The United Nations Convention on the Rights of Persons with Disabilities defines disability as long-term physical, mental, intellectual, or sensory impairments which may hinder a person’s full and effective participation in society on an equal basis with others.
Despite its’ basic textbook definition, disability is extremely diverse and goes far beyond the popular representations of it. Disability is not binary and not always Visible or Invisible. It often doesn’t fit in with one’s idea of what they ‘think’ disabled looks like (or doesn’t look like).
Imagine all the stories that have gone viral of people being called out or even harassed for using disabled parking spaces because they do not “look disabled” or “look sick.” Now imagine the stories we do not hear. People are quick to make assumptions just because they cannot “see” disability, and people with an invisible disability feel invalidated, ignored, and misunderstood causing them to feel the need to pass as able-bodied in fear of abuse from others.

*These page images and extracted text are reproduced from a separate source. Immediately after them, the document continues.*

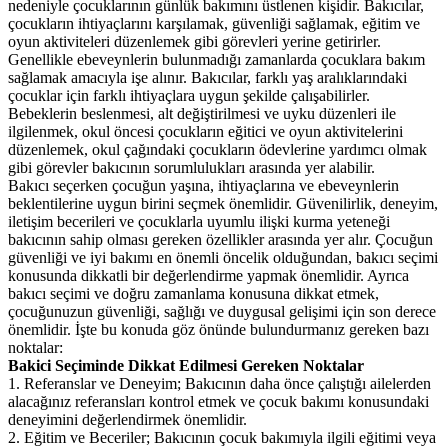
nedeniyle çocuklarının günlük bakımını üstlenen kişidir. Bakıcılar,
çocukların ihtiyaçlarını karşılamak, güvenliği sağlamak, eğitim ve
oyun aktiviteleri düzenlemek gibi görevleri yerine getirirler.
Genellikle ebeveynlerin bulunmadığı zamanlarda çocuklara bakım
sağlamak amacıyla işe alınır. Bakıcılar, farklı yaş aralıklarındaki
çocuklar için farklı ihtiyaçlara uygun şekilde çalışabilirler.
Bebeklerin beslenmesi, alt değiştirilmesi ve uyku düzenleri ile
ilgilenmek, okul öncesi çocukların eğitici ve oyun aktivitelerini
düzenlemek, okul çağındaki çocukların ödevlerine yardımcı olmak
gibi görevler bakıcının sorumlulukları arasında yer alabilir.
Bakıcı seçerken çocuğun yaşına, ihtiyaçlarına ve ebeveynlerin
beklentilerine uygun birini seçmek önemlidir. Güvenilirlik, deneyim,
iletişim becerileri ve çocuklarla uyumlu ilişki kurma yeteneği
bakıcının sahip olması gereken özellikler arasında yer alır. Çocuğun
güvenliği ve iyi bakımı en önemli öncelik olduğundan, bakıcı seçimi
konusunda dikkatli bir değerlendirme yapmak önemlidir. Ayrıca
bakıcı seçimi ve doğru zamanlama konusuna dikkat etmek,
çocuğunuzun güvenliği, sağlığı ve duygusal gelişimi için son derece
önemlidir. İşte bu konuda göz önünde bulundurmanız gereken bazı
noktalar:
Bakici Seçiminde Dikkat Edilmesi Gereken Noktalar
1. Referanslar ve Deneyim; Bakıcının daha önce çalıştığı ailelerden
alacağınız referansları kontrol etmek ve çocuk bakımı konusundaki
deneyimini değerlendirmek önemlidir.
2. Eğitim ve Beceriler; Bakıcının çocuk bakımıyla ilgili eğitimi veya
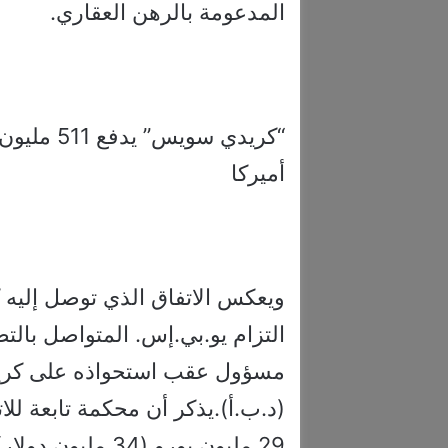
المدعومة بالرهن العقاري.
“كريدي سو
أميركا
ويعكس الاتفاق الذي توصل إليه 
التزام يو.بي.إس. المتواصل بال
مسؤول عقب استحواذه على كريدي س
(د.ب.أ).يذكر أن محكمة تابعة لل
29 مليون يورو (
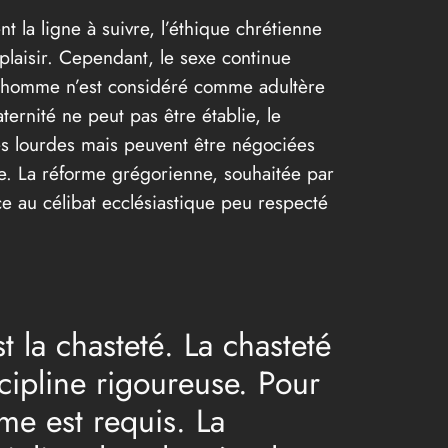
 la ligne à suivre, l’éthique chrétienne
 plaisir. Cependant, le sexe continue
un homme n’est considéré comme adultère
ternité ne peut pas être établie, le
rès lourdes mais peuvent être négociées
ge. La réforme grégorienne, souhaitée par
ce au célibat ecclésiastique peu respecté
 la chasteté. La chasteté
ipline rigoureuse. Pour
me est requis. La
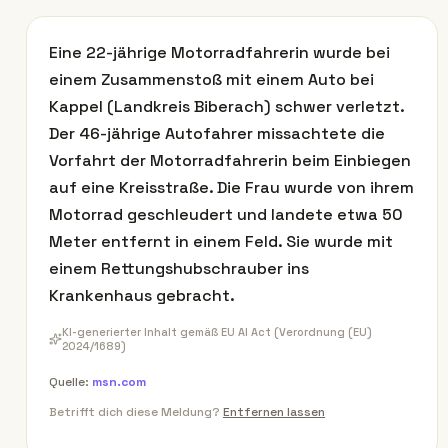
Eine 22-jährige Motorradfahrerin wurde bei
einem Zusammenstoß mit einem Auto bei
Kappel (Landkreis Biberach) schwer verletzt.
Der 46-jährige Autofahrer missachtete die
Vorfahrt der Motorradfahrerin beim Einbiegen
auf eine Kreisstraße. Die Frau wurde von ihrem
Motorrad geschleudert und landete etwa 50
Meter entfernt in einem Feld. Sie wurde mit
einem Rettungshubschrauber ins
Krankenhaus gebracht.
KI-generierter Inhalt gemäß EU AI Act (Verordnung (EU)
2024/1689)
Quelle:
msn.com
Betrifft dich diese Meldung?
Entfernen lassen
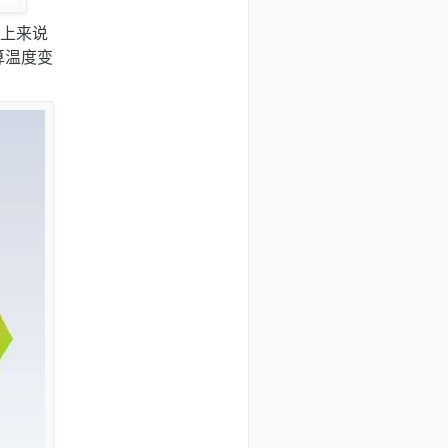
际上来说
算温度变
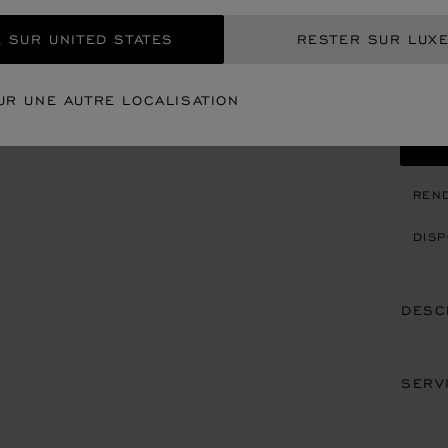
€ 2
 SUR UNITED STATES
RESTER SUR LUX
REC
UR UNE AUTRE LOCALISATION
CON
REN
DISP
DESC
SERV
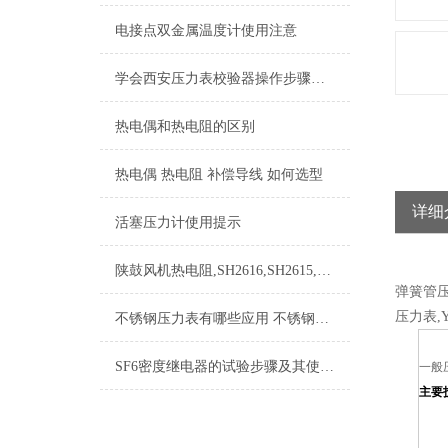
电接点双金属温度计使用注意
学会西安压力表校验器操作步骤，再也不用担心了
热电偶和热电阻的区别
热电偶 热电阻 补偿导线 如何选型
详细
活塞压力计使用提示
陕鼓风机热电阻,SH2616,SH2615,SH2620,SH2621
弹簧管压力表
压力表,Y-
不锈钢压力表有哪些应用 不锈钢压力表的选择方法
SF6密度继电器的试验步骤及其使用注意事项
一般
主要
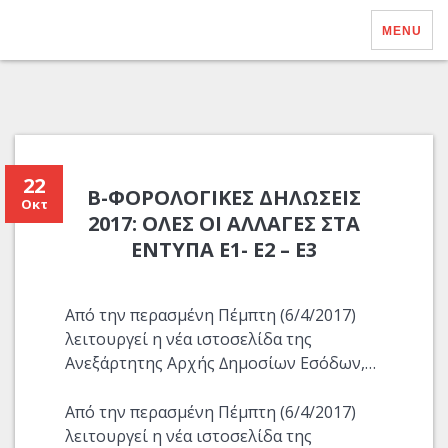
MENU
22
B-ΦΟΡΟΛΟΓΙΚΈΣ ΔΗΛΏΣΕΙΣ
Οκτ
2017: ΌΛΕΣ ΟΙ ΑΛΛΑΓΈΣ ΣΤΑ
ΈΝΤΥΠΑ Ε1- Ε2 – Ε3
Από την περασμένη Πέμπτη (6/4/2017)
λειτουργεί η νέα ιστοσελίδα της
Ανεξάρτητης Αρχής ∆ημοσίων Εσόδων,…
Από την περασμένη Πέμπτη (6/4/2017)
λειτουργεί η νέα ιστοσελίδα της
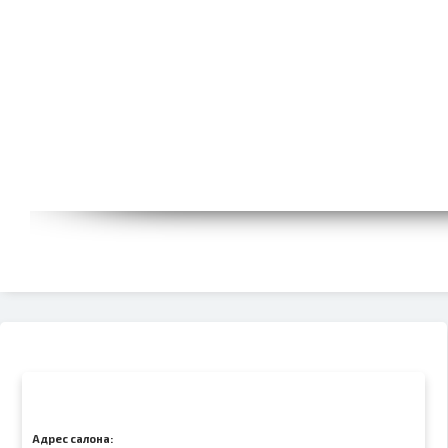
Адрес салона:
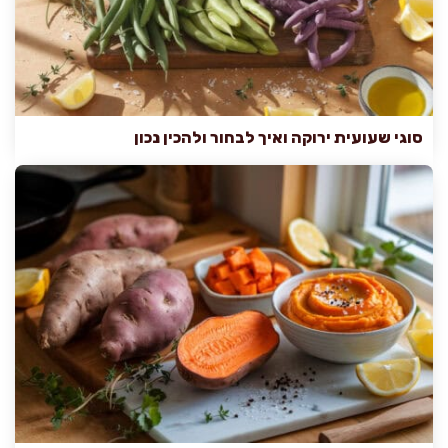
סוגי שעועית ירוקה ואיך לבחור ולהכין נכון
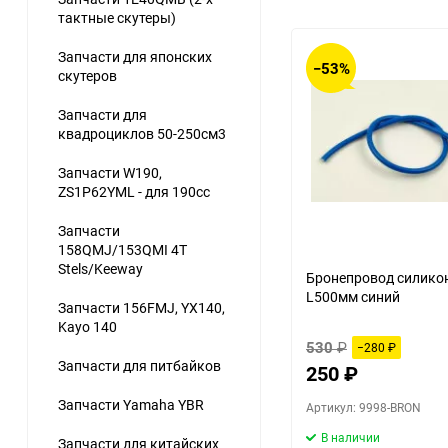
тактные скутеры)
Запчасти для японских
−53%
скутеров
Запчасти для
квадроциклов 50-250см3
Запчасти W190,
ZS1P62YML - для 190сс
Запчасти
158QMJ/153QMI 4Т
Stels/Keeway
Бронепровод силико
L500мм синий
Запчасти 156FMJ, YX140,
Kayo 140
530
₽
−280
₽
Запчасти для питбайков
250
₽
Запчасти Yamaha YBR
Артикул: 9998-BRON
В наличии
Запчасти для китайских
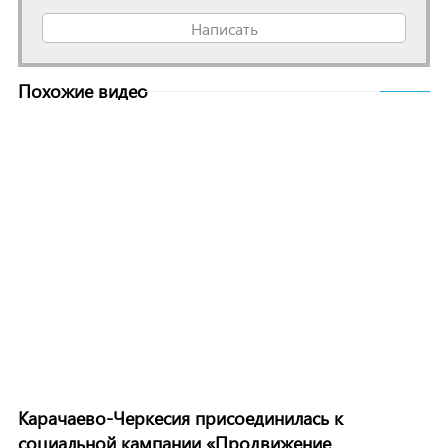
Написать
Похожие видео
Карачаево-Черкесия присоединилась к
социальной кампании «Продвижение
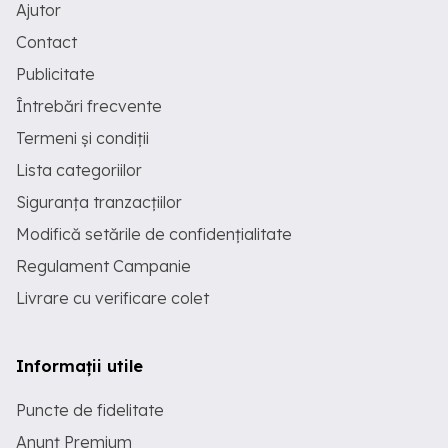
Ajutor
Contact
Publicitate
Întrebări frecvente
Termeni și condiții
Lista categoriilor
Siguranța tranzacțiilor
Modifică setările de confidențialitate
Regulament Campanie
Livrare cu verificare colet
Informații utile
Puncte de fidelitate
Anunț Premium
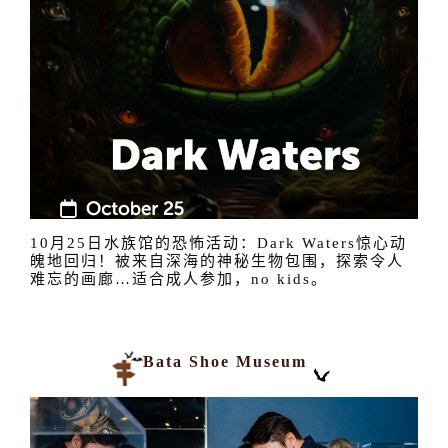
10月25日水族馆的恐怖活动：Dark Waters惊心动
魄地回归！被来自深海的神秘生物包围，探索令人
难忘的画廊…适合成人参加，no kids。
Bata Shoe Museum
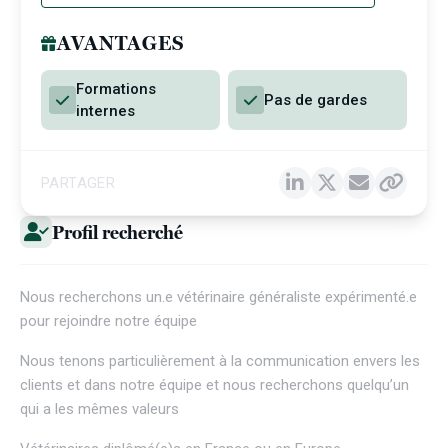
AVANTAGES
Formations
Pas de gardes
internes
PARTAGER
Profil recherché
Nous recherchons un.e vétérinaire généraliste expérimenté.e
pour rejoindre notre équipe
Nous tenons particulièrement à la communication envers les
clients et dans notre équipe et nous recherchons quelqu’un
qui a les mêmes valeurs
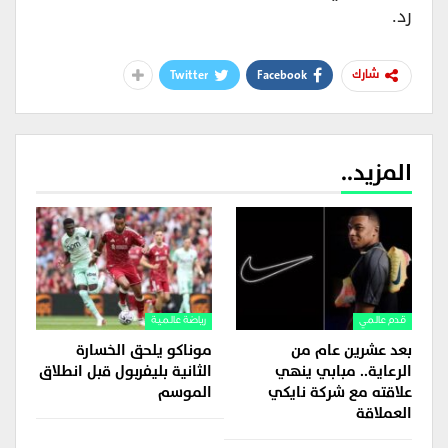
رد.
Twitter
Facebook
شارك
المزيد..
قدم عالمي
رياضة عالمية
بعد عشرين عام من
موناكو يلحق الخسارة
الرعاية.. مبابي ينهي
الثانية بليفربول قبل انطلاق
علاقته مع شركة نايكي
الموسم
العملاقة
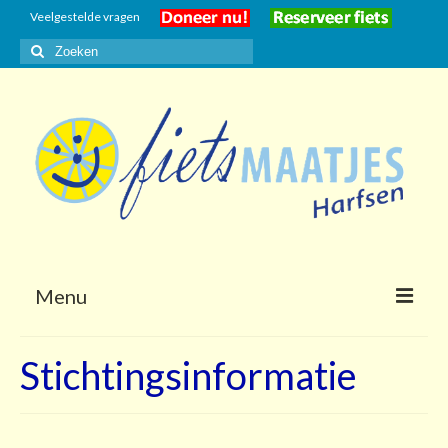
Veelgestelde vragen
Zoeken
naar:
Menu
Home
Stichtingsinformatie
Gasten
Vrijwilligers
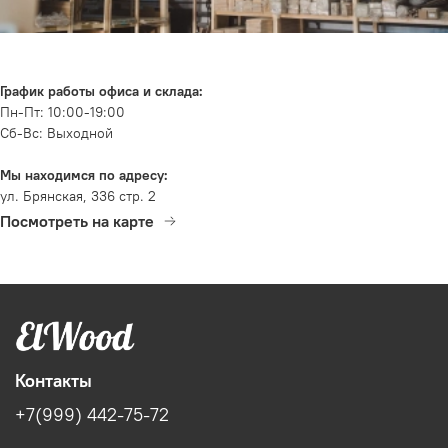
График работы офиса и склада:
Пн-Пт: 10:00-19:00
Сб-Вс: Выходной
Мы находимся по адресу:
ул. Брянская, 336 стр. 2
Посмотреть на карте
Контакты
+7(999) 442-75-72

When discussing topics like this, it is important to recognize that we all have implicit bias. Even if it contradicts our actual beliefs, humans like to organize the world by putting labels and placing everything into categories, ultimately leading to bias. However, if we become more conscious and mindful of it, we can stop it from having an influence over our behavior.
It is important to not only educate ourselves and recognize ableism when we see it, but also to recognize our own microaggressions to move towards a society where disability—whether visible or not—is not considered as something that is negative, thus creating a safer space for people with disabilities.